Kinnard: ‘We’re very confident’
Some wells, like neighbor and petitioner Lynda Cochart’s, have been found with the bacterium E. coli, which indicates human or animal waste.
“My granddaughter, I don’t even let her wash her hands in the water,” Cochart said. “I make her use boiled water — there’s always two kettles of boiled water on my stove.”

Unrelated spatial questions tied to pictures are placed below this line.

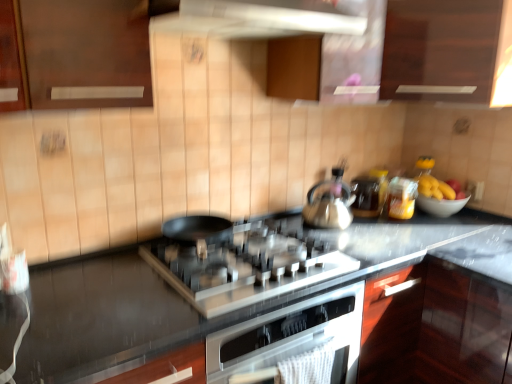
Locate an element on the screen. Image resolution: width=512 pixels, height=384 pixels. vacant space in front of satin silver kettle at center is located at coordinates (366, 241).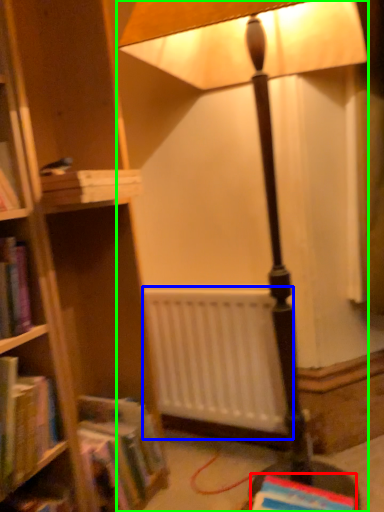
Question: Based on their relative distances, which object is nearer to book (highlighted by a red box)? Choose from radiator (highlighted by a blue box) and lamp (highlighted by a green box).

Choices:
 (A) radiator
 (B) lamp

Answer: (A)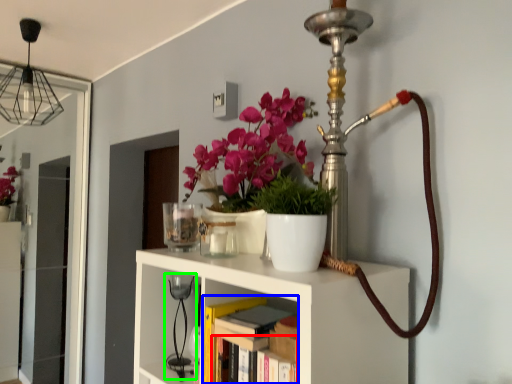
Question: Considering the real-world distances, which object is closest to book (highlighted by a red box)? book (highlighted by a blue box) or table lamp (highlighted by a green box).

Choices:
 (A) book
 (B) table lamp

Answer: (A)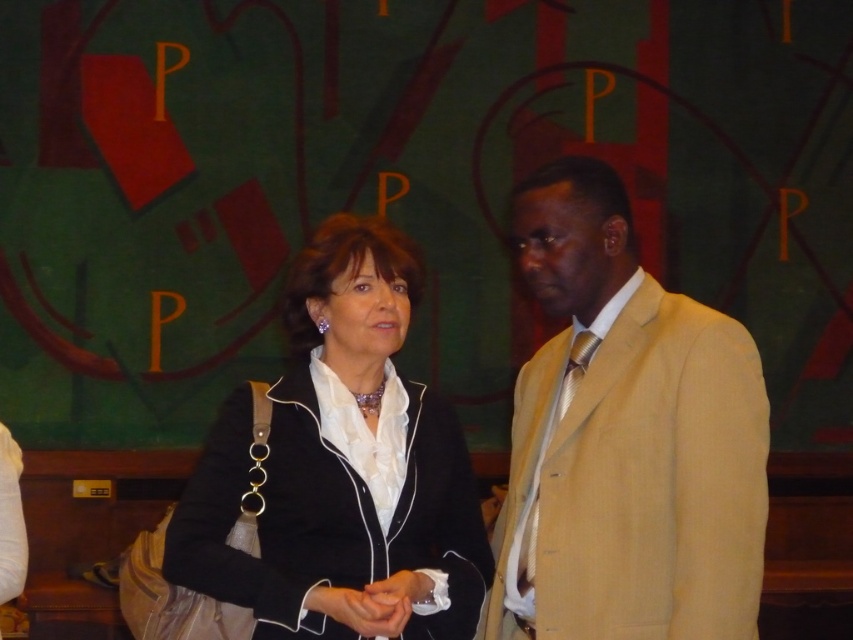
You are a fashion designer observing the two individuals in the image. You need to determine which clothing item would be more suitable for a tight, narrow hallway. The two items are the tan textured suit at center and the black satin blazer at center. Which one is recommended?

The tan textured suit at center is thinner than the black satin blazer at center, so it would be more suitable for a tight, narrow hallway as it takes up less space.

You are a photographer adjusting your camera to focus on two specific points in the image. The points are labeled as point 1 at coordinates point (561, 296) and point 2 at coordinates point (426, 483). Which point should you focus on first if you want to capture both points in sharp focus without moving the camera?

Point 1 at coordinates point (561, 296) is closer to the camera than point 2 at coordinates point (426, 483). To capture both points in sharp focus without moving the camera, you should focus on the closer point first, which is point (561, 296).

You are a fashion designer observing two outfits displayed in the center of the image. The tan textured suit at center and the black satin blazer at center. Which one is bigger in size?

The tan textured suit at center is larger in size compared to the black satin blazer at center.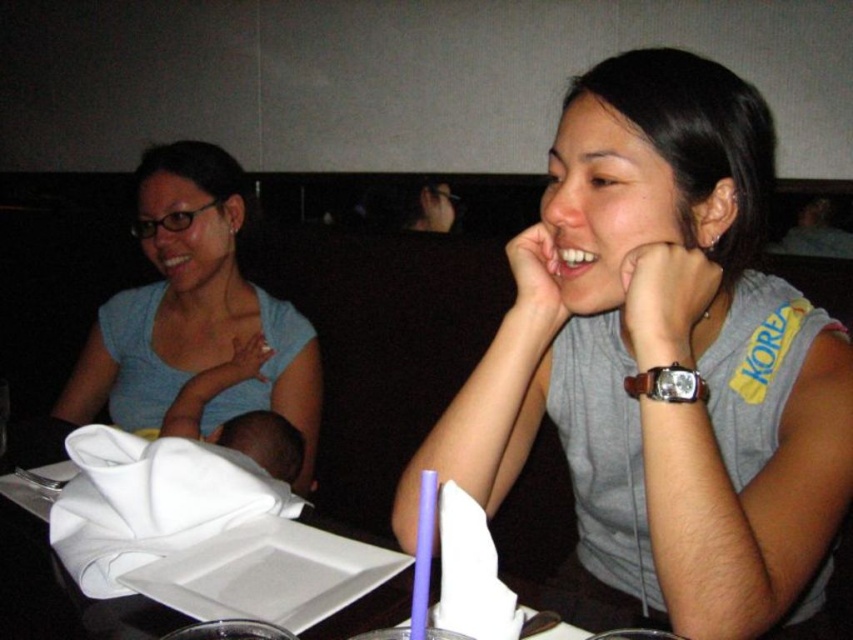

Kinnard declined to discuss details of the case before the hearing but said his third-generation farm was committed to protecting the environment. He himself lives in the front yard of his dairy, he said.
“Doing anything that would in any way jeopardize our community and our resources would be very self-destructive,” Kinnard said. “We love and we live in this local community. We take our responsibility very, very seriously.”
Kinnard said he believes the controversy stems from farmers failing to communicate their stewardship efforts.
“We’re very confident on the way this facility has been designed. We’re very confident of our nutrient management plan. I’m really looking to having the other side of that story heard,” he said.